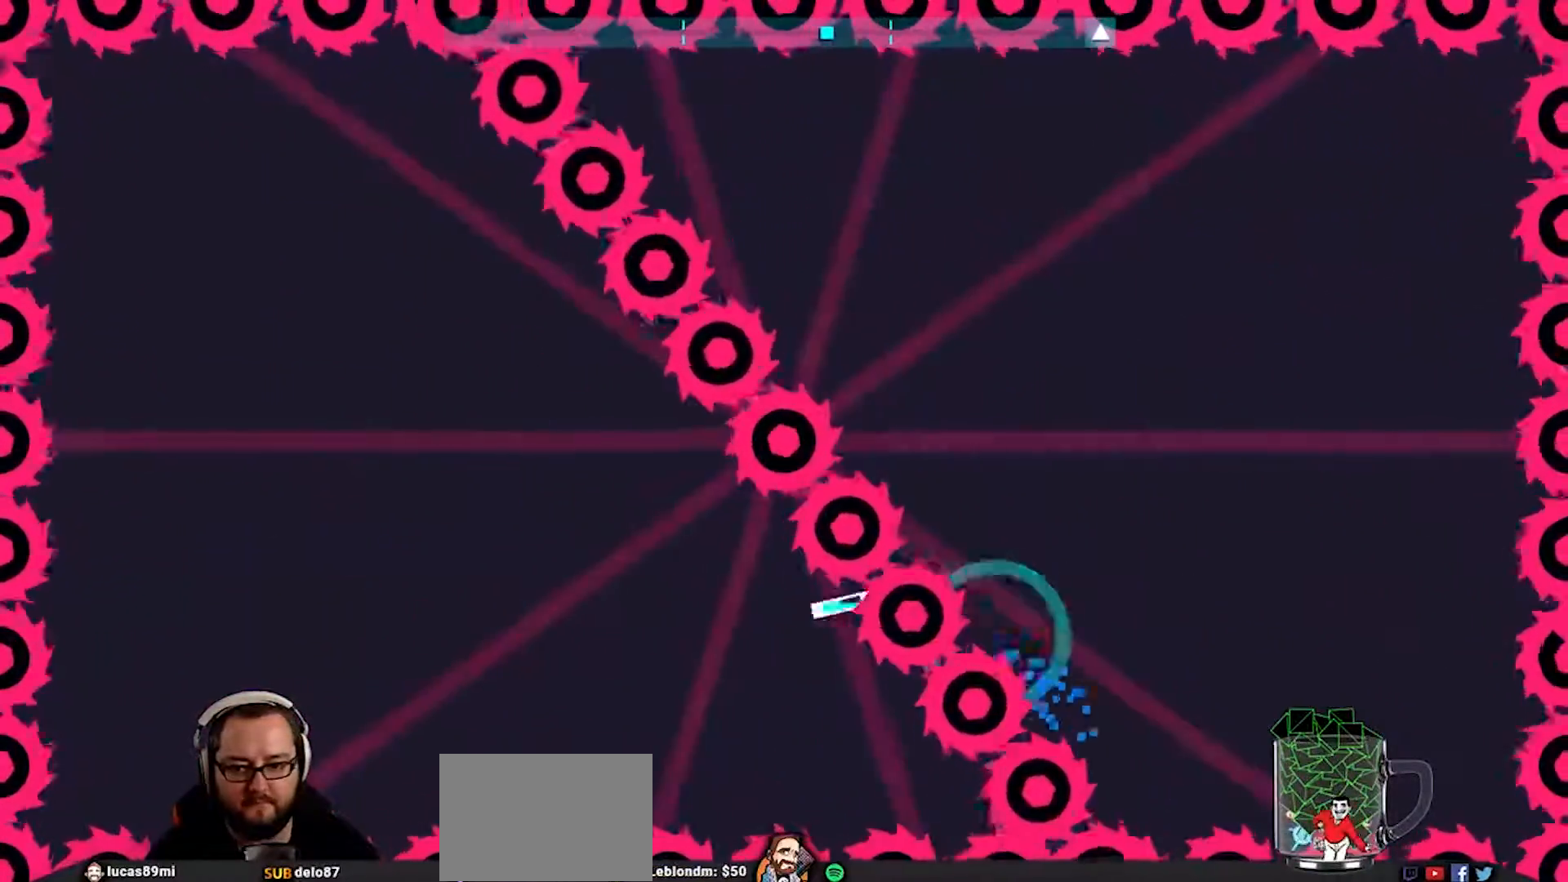
{"buttons": [], "left_stick": "down-right", "right_stick": "center", "events": [[33, "left_stick", "down-left"], [50, "CROSS", "up"], [133, "left_stick", "left"], [367, "left_stick", "center"], [417, "left_stick", "down-right"]]}
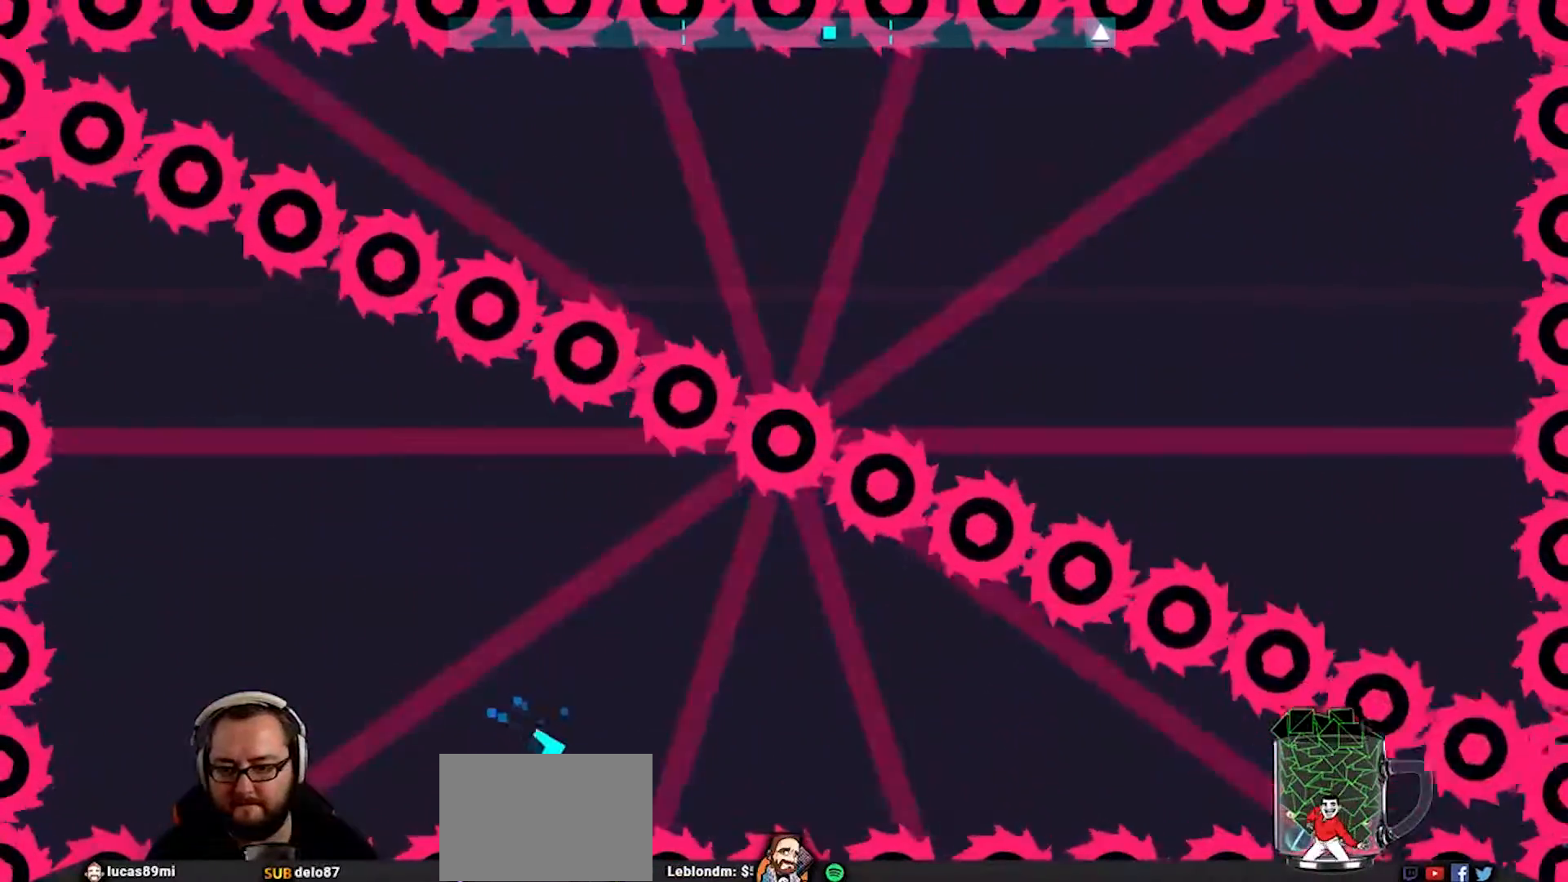
{"buttons": [], "left_stick": "center", "right_stick": "center", "events": [[33, "left_stick", "center"], [267, "left_stick", "up"], [400, "left_stick", "center"]]}
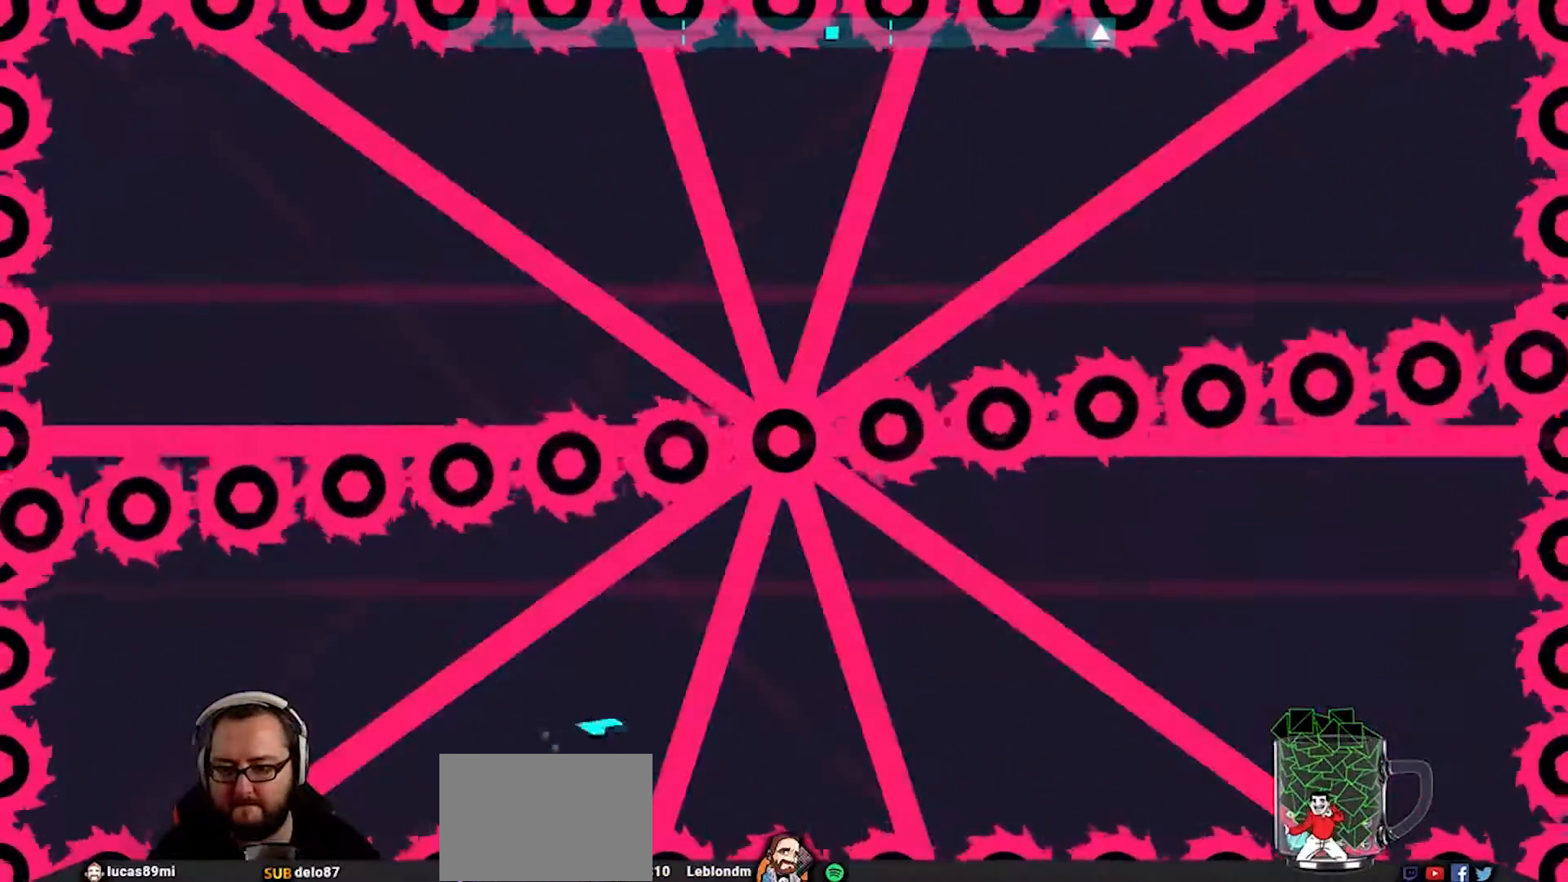
{"buttons": ["CROSS"], "left_stick": "up-left", "right_stick": "center", "events": [[233, "left_stick", "down"], [300, "left_stick", "center"], [400, "left_stick", "up-left"], [450, "CROSS", "down"]]}
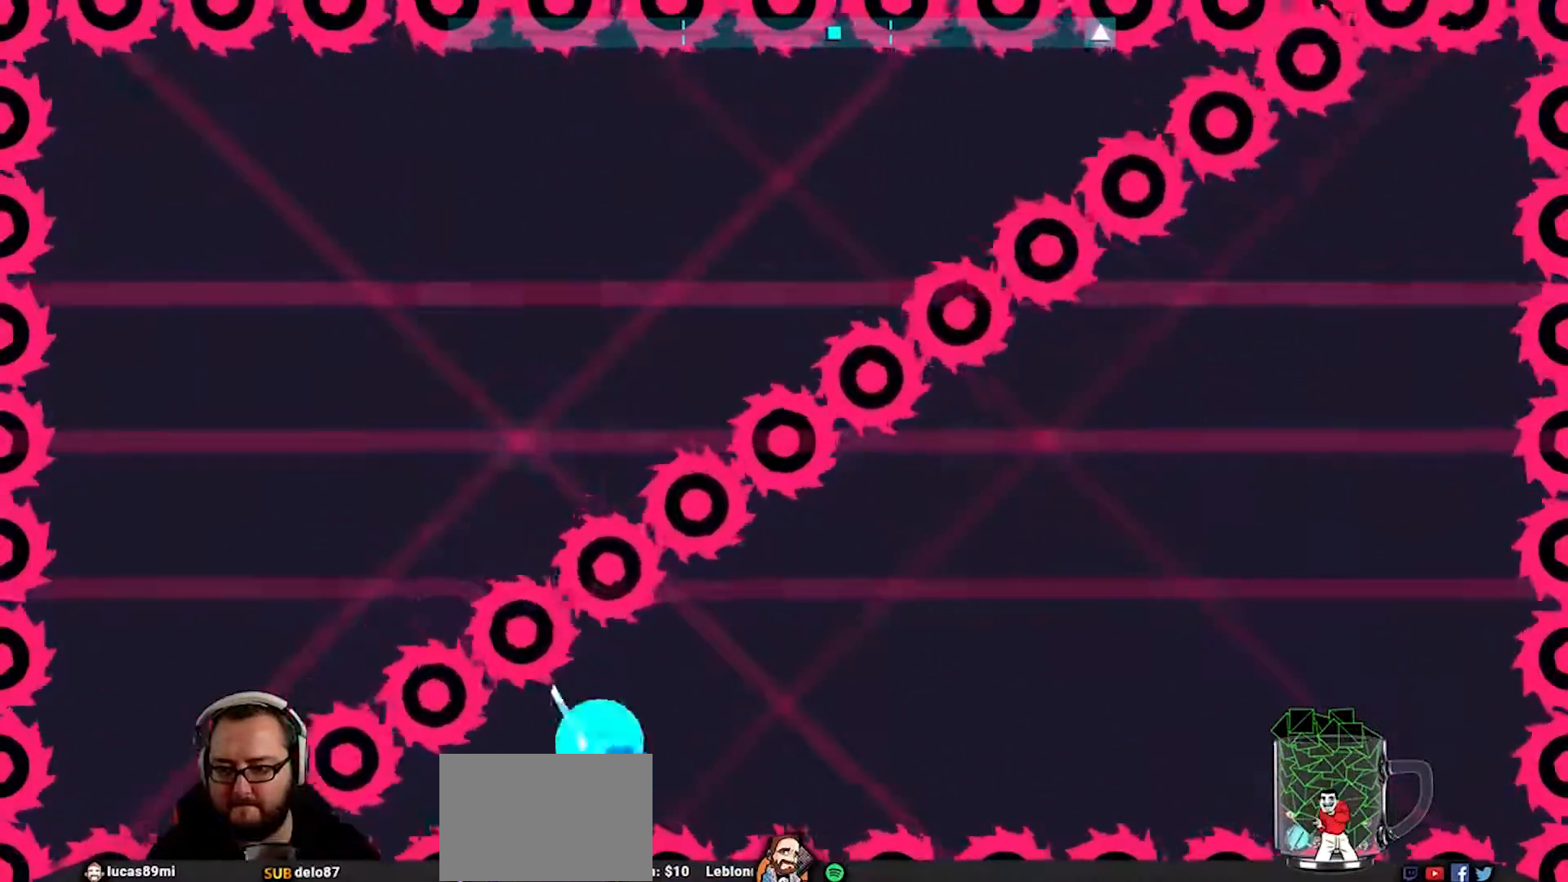
{"buttons": [], "left_stick": "center", "right_stick": "center", "events": [[117, "CROSS", "up"], [333, "left_stick", "center"]]}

▶ [Requirement]:
Copy whichever lines above contain the string "down".

▶ [Solution for this exercise]:
{"buttons": [], "left_stick": "down-right", "right_stick": "center", "events": [[33, "left_stick", "down-left"], [50, "CROSS", "up"], [133, "left_stick", "left"], [367, "left_stick", "center"], [417, "left_stick", "down-right"]]}
{"buttons": ["CROSS"], "left_stick": "up-left", "right_stick": "center", "events": [[233, "left_stick", "down"], [300, "left_stick", "center"], [400, "left_stick", "up-left"], [450, "CROSS", "down"]]}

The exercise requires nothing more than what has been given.